Offsetting drought-caused losses for other crops, this year's US wheat harvest will set a new record. Last week the Department of Agriculture raised its wheat harvest estimate to 2.35 billion bushels. This is up 10 percent over 1979 and tops the previous record harvest of 2.14 billion bushels, set in 1976.
The key to this success story is Kansas -- because only seven countries in the world produce more wheat than this state.
Farmers here, in an area that early explorers called the "Great American Desert," annually harvest between 300 and 400 million bushels of wheat. This harvest makes Kansas the No. 1 state in wheat yield and accounts for 20 to 25 percent of US production.

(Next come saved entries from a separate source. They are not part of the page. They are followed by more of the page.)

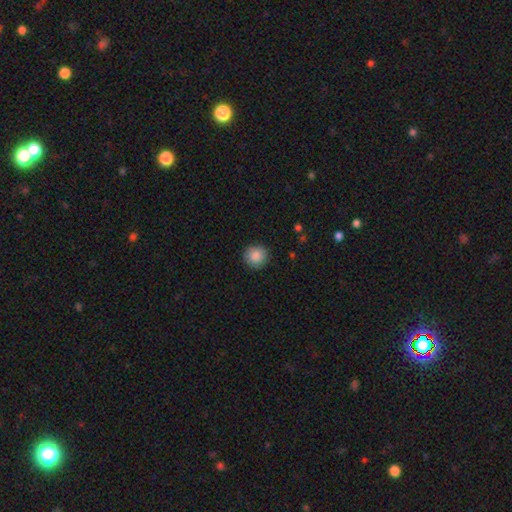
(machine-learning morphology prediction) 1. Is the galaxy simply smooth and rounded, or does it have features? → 88% smooth, 8% star or artifact, 4% featured or disk.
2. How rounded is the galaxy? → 92% round, 7% in between, 1% cigar-shaped.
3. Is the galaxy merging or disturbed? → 89% none, 7% minor disturbance, 2% major disturbance, 1% merger.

More important, the Kansas wheat farmer is part of a steadily expanding industry, because overseas demand for American grain is rising. This demand is predicted to rise with increasing speed as more and more nations switch to eating bread made from American wheat flour and switch to eating meat fattened on American corn and soybean meal.

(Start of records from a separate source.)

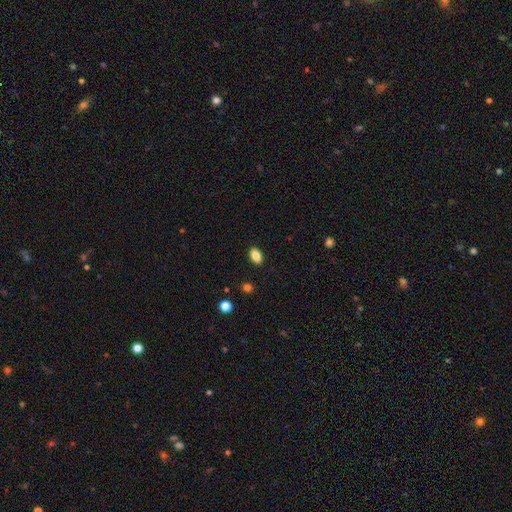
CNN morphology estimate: Q: Smooth or featured?
A: smooth (86%); runner-up: star or artifact (9%)
Q: How rounded?
A: in between (90%); runner-up: round (8%)
Q: Merging?
A: none (89%); runner-up: minor disturbance (8%)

In 1979, wheat was nearly one-quarter of the 130 million metric tons of grain and grain products the United States exported. The direct trade value of those exports was over $20 billion, an amount that does not include the new jobs and new markets created at home to supply this export industry.
Midwestern farmers frequently complain that their steady buildup in export sales goes unappreciated by the 97 percent of Americans not directly involved in farming. They feel this lack of appreciation is particularly glaring in Washington -- and particularly inappropriate when wheat, corn, and soybean exports play a major role in helping pay the bill for US oil imports.
One Midwestern reaction to the lack of appreciation is a suggestion by farmers and local politicians that the Department of Agriculture move from Washington to Kansas City, where it would be closer to the farmer.
If that seems a wildly unlikely proposal, it's not that far from positions taken by the Midwest's representatives in Washington. Sen. George McGovern (D) of South Dakota has joined his farm-state colleagues to oppose the embargo on grain sale to the Soviet Union. He has also complained that too much decisionmaking is done by bureaucrats who "come out of Harvard or MIT," rather than by people "with a farm background."
Policies certainly might be different if they were decided in Lindsborg, Kan. This quiet and still very Swedish town, surrounded by good wheat country, appreciates wheat and the family farms producing it at 40 to 60 bushels per acre.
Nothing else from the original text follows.